**Yapılacak iş**
Savaşlar üzerine yazıdan "Akbabalar Gülümserken…" ile "kim tamamlayabilir ki?" arasındaki bölümü, bu iki ifade de dahil olmak üzere harfi harfine yazın.

**Kaynak metin**
Akbabalar Gülümserken…

Aynur Sel

14-10-2013 20:58

     Hangi hikayeyi dinlesek de en çok yaşanmışlıklar, yarım bırakılanlar, çok görülenler  kanatır yüreğimizi.    Savaşların çirkin yüzüne tanıklık  edenlerin gerçek duygularına  kim tercüman  olabilir ki ?  O yaşanmamışlıkları, yarım  bırakılanları  kim tamamlayabilir ki?

      Neler  söylenmeli  savaşlar üstüne?  Büyük pastayı koymuşsun ortaya Tanrım, pastanın ortasına kadınları, çocukları, gençleri… Masanın etrafında kol kola girmiş akbabalar, halaya durmuşlar sanki, her birinin  görevi kendilerince noterlik yapmak.  Fırsatını kim  bulsa  önce diğerinin  leşine konacak.

**Çıkarılan veriler**
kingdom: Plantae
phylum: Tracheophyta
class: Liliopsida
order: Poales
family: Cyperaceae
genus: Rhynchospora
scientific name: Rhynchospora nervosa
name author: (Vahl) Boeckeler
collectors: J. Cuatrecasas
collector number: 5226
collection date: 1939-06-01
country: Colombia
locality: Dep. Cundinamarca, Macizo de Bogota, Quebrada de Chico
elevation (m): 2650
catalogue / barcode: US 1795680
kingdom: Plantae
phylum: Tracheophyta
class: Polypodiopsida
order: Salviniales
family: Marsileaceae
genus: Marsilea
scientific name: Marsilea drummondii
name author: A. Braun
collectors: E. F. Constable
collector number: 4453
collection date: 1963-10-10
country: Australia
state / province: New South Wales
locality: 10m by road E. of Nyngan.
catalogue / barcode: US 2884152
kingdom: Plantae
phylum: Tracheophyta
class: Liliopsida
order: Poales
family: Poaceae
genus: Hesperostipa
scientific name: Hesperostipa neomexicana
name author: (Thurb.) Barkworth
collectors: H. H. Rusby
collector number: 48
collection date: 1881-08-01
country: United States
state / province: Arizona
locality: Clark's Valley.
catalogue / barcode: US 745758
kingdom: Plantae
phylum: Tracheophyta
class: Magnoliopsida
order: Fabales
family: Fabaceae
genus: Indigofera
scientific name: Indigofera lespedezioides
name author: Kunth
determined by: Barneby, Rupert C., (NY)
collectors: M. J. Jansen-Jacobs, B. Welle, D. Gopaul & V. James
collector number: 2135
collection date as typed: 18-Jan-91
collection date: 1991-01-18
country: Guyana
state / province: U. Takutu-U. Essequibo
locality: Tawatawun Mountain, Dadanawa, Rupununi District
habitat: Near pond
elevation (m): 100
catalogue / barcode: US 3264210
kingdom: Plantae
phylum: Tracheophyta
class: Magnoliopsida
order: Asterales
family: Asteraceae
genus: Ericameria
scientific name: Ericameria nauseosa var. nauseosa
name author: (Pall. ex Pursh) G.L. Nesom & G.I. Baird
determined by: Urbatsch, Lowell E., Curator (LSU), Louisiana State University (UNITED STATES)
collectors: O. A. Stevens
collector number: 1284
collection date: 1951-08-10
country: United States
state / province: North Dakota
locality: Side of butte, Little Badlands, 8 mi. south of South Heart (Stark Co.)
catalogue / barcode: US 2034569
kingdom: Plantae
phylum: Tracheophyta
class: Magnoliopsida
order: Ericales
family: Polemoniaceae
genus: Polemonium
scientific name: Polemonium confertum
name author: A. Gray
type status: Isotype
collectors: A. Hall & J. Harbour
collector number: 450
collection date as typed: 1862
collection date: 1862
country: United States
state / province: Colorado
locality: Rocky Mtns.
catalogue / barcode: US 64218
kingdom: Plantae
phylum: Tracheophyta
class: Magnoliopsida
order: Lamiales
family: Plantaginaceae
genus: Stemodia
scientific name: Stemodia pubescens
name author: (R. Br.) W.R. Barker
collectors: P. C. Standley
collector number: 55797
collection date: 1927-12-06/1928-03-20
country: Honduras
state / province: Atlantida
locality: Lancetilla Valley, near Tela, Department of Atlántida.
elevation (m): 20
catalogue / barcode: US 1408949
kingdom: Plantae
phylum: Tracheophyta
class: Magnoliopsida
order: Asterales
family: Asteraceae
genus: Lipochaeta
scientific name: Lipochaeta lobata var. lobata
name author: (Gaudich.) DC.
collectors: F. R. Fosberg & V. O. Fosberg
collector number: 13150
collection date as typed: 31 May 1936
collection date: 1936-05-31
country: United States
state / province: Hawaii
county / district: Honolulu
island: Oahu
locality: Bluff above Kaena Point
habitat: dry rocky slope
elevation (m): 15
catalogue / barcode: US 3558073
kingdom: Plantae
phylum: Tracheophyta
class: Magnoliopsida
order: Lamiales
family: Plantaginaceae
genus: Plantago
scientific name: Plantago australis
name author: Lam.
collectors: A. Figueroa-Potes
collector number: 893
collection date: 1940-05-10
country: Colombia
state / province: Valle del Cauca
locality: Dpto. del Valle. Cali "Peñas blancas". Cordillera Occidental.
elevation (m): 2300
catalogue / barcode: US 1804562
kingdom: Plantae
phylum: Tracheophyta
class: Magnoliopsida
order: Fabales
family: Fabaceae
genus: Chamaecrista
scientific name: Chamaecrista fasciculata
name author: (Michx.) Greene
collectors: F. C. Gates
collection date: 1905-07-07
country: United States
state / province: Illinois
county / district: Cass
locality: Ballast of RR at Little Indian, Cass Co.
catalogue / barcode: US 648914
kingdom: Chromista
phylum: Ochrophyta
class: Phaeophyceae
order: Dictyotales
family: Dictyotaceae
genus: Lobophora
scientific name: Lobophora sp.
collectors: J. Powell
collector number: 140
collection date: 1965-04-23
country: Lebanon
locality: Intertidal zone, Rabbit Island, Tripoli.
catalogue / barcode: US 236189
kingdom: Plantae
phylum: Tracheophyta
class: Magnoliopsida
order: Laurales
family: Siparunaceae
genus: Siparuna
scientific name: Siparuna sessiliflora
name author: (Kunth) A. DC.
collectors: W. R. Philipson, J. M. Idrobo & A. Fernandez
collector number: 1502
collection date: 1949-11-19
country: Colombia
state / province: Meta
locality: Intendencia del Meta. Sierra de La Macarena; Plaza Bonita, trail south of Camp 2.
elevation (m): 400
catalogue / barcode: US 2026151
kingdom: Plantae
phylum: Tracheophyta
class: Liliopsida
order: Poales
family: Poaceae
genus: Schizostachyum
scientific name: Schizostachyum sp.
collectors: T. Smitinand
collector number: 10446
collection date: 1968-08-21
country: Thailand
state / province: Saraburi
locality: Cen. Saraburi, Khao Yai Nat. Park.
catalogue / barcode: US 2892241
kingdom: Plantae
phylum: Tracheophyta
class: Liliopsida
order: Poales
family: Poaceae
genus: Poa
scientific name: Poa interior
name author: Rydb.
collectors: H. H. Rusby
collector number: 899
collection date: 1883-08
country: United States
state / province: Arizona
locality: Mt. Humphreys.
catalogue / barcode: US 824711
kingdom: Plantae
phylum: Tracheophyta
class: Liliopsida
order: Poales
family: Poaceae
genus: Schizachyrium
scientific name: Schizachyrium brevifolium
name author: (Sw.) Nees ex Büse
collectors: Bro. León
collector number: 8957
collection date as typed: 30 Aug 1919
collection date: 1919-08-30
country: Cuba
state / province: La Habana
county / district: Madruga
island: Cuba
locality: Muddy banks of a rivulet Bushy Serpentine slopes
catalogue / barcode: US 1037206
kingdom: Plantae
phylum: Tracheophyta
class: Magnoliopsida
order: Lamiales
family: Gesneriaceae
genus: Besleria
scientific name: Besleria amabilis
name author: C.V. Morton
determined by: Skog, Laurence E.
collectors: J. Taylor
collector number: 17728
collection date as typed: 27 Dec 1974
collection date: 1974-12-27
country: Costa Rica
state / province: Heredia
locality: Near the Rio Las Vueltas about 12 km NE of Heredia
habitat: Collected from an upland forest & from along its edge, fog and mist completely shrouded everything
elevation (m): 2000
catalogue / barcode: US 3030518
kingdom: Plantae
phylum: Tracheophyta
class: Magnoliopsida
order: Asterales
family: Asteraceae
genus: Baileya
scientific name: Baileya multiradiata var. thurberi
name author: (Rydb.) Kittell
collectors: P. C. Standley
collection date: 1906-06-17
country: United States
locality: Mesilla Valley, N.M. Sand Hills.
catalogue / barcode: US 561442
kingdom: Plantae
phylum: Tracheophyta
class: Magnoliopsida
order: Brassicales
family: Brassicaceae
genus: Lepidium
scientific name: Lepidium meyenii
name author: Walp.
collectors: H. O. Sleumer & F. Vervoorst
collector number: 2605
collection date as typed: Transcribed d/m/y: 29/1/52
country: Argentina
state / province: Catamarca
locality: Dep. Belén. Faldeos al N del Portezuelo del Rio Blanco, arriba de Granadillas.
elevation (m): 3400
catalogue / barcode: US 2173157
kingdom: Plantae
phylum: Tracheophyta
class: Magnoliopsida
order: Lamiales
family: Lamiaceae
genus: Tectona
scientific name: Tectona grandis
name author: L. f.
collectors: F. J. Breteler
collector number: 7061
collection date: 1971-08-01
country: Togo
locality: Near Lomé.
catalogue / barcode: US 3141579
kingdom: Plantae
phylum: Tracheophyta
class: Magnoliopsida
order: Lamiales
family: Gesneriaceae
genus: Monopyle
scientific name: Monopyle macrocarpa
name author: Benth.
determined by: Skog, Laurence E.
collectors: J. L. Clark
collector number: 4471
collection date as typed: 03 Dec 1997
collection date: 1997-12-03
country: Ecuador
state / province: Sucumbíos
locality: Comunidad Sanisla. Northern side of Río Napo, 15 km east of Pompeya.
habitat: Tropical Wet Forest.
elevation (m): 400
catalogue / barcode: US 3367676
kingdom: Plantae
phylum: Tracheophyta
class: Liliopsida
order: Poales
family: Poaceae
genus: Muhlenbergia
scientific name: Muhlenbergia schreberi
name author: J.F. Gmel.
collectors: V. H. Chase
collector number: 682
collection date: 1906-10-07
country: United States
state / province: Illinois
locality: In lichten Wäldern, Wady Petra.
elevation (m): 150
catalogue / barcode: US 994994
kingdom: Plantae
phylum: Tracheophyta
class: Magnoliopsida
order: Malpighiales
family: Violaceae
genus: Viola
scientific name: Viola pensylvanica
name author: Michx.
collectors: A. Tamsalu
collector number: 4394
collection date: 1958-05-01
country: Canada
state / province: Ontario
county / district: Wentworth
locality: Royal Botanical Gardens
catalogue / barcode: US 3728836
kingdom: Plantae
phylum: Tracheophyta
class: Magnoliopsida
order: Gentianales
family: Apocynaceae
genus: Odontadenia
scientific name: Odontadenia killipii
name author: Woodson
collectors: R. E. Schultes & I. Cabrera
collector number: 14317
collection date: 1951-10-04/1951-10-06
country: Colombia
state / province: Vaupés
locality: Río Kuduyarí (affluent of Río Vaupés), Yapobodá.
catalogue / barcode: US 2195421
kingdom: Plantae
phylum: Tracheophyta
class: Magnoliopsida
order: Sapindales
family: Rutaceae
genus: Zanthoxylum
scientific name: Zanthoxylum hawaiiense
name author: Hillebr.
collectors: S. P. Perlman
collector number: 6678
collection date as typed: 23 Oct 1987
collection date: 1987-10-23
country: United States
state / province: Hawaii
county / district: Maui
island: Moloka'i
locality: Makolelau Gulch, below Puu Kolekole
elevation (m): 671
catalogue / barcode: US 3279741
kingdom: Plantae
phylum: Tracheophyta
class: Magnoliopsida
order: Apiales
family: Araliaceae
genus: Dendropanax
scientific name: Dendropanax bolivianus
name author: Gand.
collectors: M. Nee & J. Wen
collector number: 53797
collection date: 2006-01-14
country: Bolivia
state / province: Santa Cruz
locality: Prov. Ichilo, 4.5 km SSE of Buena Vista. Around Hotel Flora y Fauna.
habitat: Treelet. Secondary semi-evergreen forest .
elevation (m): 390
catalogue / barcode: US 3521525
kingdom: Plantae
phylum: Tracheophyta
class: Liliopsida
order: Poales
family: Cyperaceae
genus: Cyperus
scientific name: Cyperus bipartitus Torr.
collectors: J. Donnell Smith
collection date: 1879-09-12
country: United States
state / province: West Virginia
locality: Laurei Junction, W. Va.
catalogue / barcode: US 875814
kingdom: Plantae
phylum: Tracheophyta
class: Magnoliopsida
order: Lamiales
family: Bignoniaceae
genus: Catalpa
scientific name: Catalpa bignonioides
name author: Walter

**Eksiksiz yanıt**
Akbabalar Gülümserken…

Aynur Sel

14-10-2013 20:58

     Hangi hikayeyi dinlesek de en çok yaşanmışlıklar, yarım bırakılanlar, çok görülenler  kanatır yüreğimizi.    Savaşların çirkin yüzüne tanıklık  edenlerin gerçek duygularına  kim tercüman  olabilir ki ?  O yaşanmamışlıkları, yarım  bırakılanları  kim tamamlayabilir ki?